Nepal has been successful in reducing the leprosy affected population from a prevalence rate of 21 per 10,000 in the 1980s to just 2.41 per 10,000 by 2004. In fact, the country is on the verge of declaring leprosy eradicated and in reach of the World Health Organisation (WHO) target of reducing the number of cases to one per 10,000 people.
"We are already reaching that stage where we no longer see leprosy as a major public health crisis. It is just a matter of a few years," says Bimla Ojha, director general of the government's Leprosy Control Division. But for many health personnel working closely with leprosy affected families, numbers are not so important.
"The problem of leprosy does not end with medical care because real challenges of stigma start once the patients complete their treatment," explains Pradeep Failbus, superintendent of Anandaban, the country's pioneering and best leprosy hospital. It offers free treatment and medicines supplied by the Ministry of Health.
Doctors here say curing leprosy is not the problem: it is addressing the low self-esteem and psychological trauma of exclusion once patients return to their home villages. "The worst problem is social exclusion, perhaps even more than leprosy because it will take a longer time to heal," says specialist Madan Ghimire, whose studies have shown that even the educated have strong prejudices against people who are cured but are deformed by leprosy. The situation is much worse for girls and women, who are often abandoned by male relatives and husbands.
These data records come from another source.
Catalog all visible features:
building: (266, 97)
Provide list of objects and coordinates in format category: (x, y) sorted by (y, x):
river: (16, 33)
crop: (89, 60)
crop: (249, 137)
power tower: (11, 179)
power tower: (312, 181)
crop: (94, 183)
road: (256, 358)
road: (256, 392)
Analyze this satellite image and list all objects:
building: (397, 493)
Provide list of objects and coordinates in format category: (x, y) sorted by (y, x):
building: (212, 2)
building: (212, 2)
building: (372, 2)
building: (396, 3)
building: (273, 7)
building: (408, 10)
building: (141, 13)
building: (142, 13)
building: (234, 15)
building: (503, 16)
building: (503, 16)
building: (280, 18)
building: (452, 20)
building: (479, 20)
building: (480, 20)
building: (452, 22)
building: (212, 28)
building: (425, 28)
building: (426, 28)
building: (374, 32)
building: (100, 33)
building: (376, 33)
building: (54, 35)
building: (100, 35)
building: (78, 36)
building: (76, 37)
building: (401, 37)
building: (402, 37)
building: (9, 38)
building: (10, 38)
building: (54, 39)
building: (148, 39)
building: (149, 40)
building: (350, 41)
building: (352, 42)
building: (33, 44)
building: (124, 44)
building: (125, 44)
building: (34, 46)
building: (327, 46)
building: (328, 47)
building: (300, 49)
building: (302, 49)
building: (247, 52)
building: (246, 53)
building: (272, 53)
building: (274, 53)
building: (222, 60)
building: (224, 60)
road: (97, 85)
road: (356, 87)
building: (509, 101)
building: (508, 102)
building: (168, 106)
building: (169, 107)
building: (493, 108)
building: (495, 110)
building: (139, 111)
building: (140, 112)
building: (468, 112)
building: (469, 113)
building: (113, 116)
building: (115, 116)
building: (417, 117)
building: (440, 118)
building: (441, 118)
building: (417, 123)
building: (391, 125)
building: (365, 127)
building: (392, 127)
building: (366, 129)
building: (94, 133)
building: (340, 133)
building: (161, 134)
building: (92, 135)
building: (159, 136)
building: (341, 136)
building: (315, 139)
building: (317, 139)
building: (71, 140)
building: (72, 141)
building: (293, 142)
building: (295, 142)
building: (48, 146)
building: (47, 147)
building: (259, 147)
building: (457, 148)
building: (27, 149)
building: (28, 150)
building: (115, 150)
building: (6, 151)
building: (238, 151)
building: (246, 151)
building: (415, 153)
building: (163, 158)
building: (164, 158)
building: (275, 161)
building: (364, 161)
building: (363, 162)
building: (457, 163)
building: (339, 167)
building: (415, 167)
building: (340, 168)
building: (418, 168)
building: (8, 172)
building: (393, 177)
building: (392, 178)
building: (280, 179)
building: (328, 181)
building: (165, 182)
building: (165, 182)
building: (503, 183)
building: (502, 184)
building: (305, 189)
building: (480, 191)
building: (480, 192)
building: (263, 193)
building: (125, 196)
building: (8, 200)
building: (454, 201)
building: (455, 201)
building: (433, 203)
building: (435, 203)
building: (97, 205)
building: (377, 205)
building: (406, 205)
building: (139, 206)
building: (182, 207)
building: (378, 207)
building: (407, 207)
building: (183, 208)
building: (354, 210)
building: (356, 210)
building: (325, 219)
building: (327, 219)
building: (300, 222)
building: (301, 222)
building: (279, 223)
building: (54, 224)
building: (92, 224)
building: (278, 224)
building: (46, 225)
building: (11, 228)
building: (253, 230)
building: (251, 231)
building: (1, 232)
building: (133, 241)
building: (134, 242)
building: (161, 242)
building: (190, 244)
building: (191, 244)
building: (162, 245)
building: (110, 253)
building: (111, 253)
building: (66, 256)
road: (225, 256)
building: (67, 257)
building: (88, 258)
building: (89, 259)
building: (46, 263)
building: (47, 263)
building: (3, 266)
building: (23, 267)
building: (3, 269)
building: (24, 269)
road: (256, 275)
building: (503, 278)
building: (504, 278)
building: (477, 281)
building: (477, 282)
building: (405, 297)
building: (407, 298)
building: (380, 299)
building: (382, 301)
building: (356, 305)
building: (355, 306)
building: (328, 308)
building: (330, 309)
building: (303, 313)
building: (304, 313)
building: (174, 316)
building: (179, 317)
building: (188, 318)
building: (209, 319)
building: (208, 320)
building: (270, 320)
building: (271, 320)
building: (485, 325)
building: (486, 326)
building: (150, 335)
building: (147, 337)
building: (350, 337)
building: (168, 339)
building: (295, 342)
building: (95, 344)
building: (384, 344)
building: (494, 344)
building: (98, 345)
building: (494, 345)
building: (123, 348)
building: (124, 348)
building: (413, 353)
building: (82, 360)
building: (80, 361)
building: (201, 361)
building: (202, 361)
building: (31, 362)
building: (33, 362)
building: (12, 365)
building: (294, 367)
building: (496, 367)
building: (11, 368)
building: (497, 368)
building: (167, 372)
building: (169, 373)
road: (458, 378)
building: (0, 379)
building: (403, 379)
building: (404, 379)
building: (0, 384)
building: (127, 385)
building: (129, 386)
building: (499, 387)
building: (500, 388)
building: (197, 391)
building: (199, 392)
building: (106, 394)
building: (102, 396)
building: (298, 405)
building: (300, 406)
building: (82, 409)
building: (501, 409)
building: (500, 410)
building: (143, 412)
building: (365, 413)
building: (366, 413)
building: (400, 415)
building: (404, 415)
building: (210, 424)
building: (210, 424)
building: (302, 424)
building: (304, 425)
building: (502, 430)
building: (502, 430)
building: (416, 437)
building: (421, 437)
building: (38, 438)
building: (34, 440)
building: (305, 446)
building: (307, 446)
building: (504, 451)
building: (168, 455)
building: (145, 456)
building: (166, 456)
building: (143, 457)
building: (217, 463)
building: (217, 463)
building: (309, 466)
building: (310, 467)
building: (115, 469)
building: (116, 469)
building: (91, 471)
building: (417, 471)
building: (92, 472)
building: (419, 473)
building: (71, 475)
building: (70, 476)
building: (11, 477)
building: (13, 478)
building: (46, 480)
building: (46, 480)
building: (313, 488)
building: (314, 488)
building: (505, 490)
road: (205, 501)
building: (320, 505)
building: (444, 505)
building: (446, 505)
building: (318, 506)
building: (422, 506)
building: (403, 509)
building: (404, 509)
"A wife would rather get infected by her husband than desert him," says Rewati Mahato, a 20-year-old mother of four children whose face shows signs of infection. She was abandoned by her husband who remarried and fled to India. "Life becomes a nightmare," she added. Mahato was forced by relatives and neighbours to live in isolation in a forest. She left her children with her parents and travelled over 150 km from Mahottari district to Kathmandu for treatment.
"Even after decades of mass awareness that leprosy is curable and not very contagious we still have this problem," explains Shovakar Kandel, an activist with the self-help group Integration Dignity and Economic Advancement (IDEA).
Kandel feels the media is not doing enough to educate the public and fears continued ostracisation could trigger psychological disorders in former leprosy patients.
But the government is optimistic such stigma will be eradicated as the disease itself disappears. "It's definitely not easy to reintegrate especially individuals with deformity," says Ojha. "We have to work on raising mass awareness to generate sensitivity towards their situation."